Geranium as such is a indirect band gap semiconductor. In order to make Geranium behave as a direct band gap semiconductor the researchers ‘doped’ Ge with phosphorous, which has five outer electrons. Germanium has only four outer electrons, “so each phosphorous gives us an extra electron,” says one of the researchers, Lionel C. Kimerling. The extra electron fills up the lower-energy state in the conduction band, causing excited electrons to, effectively, spill over into the higher-energy, photon-emitting state.
According to the researchers, phosphorous doping works best at 10 to the power of 20 atoms per cubic centimeter of germanium. So far, the group has developed a technique that can add 10 to the power of 19 phosphorous atoms to each cubic centimeter of germanium, “and we already begin to see lasing,” Kimerling says.
In their next step, in order to increase the likelihood of the excited electrons to spill over into the photon-emitting state the researchers “strained” the germanium i.e. pried its atoms slightly farther apart than they would be naturally — by growing it directly on top of a layer of silicon. Both the silicon and the germanium were deposited at high temperatures. But silicon doesn’t contract as much as germanium when it cools.
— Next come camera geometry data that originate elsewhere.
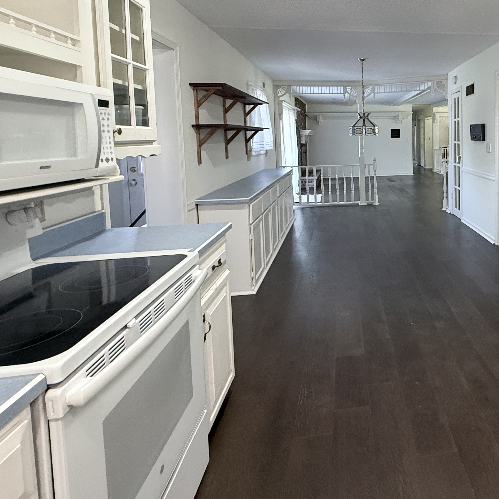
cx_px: 405
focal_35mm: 23
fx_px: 375
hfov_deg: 61.2
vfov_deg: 65.1
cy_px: 159
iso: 500
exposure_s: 1/60
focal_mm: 2.22
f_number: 2.2
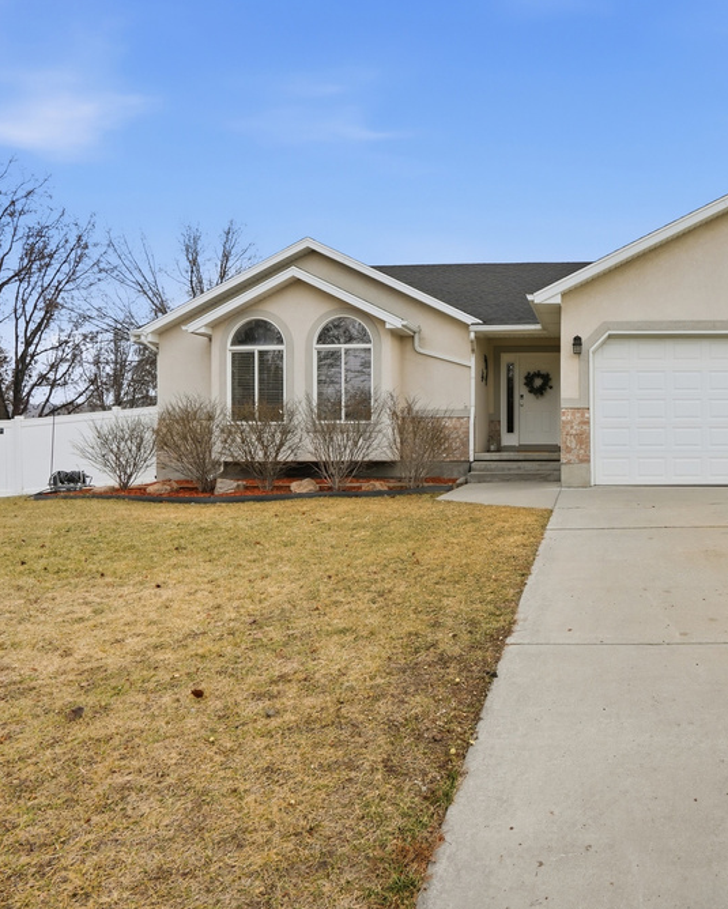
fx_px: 619
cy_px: 456
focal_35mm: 23
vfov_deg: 72.6
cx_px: 596
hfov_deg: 56.0
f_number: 9
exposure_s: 1/4000
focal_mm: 16
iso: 250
The atoms of the cooling germanium tried to maintain their alignment with the silicon atoms, so they ended up farther apart than they would ordinarily be. Changing the angle and length of the bonds between germanium atoms also changed the energies required to kick their electrons into the conduction band.
According to Kimerling, “The ability to grow germanium on silicon is a discovery of this group and the ability to control the strain of those germanium films on silicon is a discovery of this group.”
The research team included, Jifeng Liu, Xiaochen Sun, Rodolfo Camacho-Aguilera, Lionel C. Kimerling, and Jurgen Michel.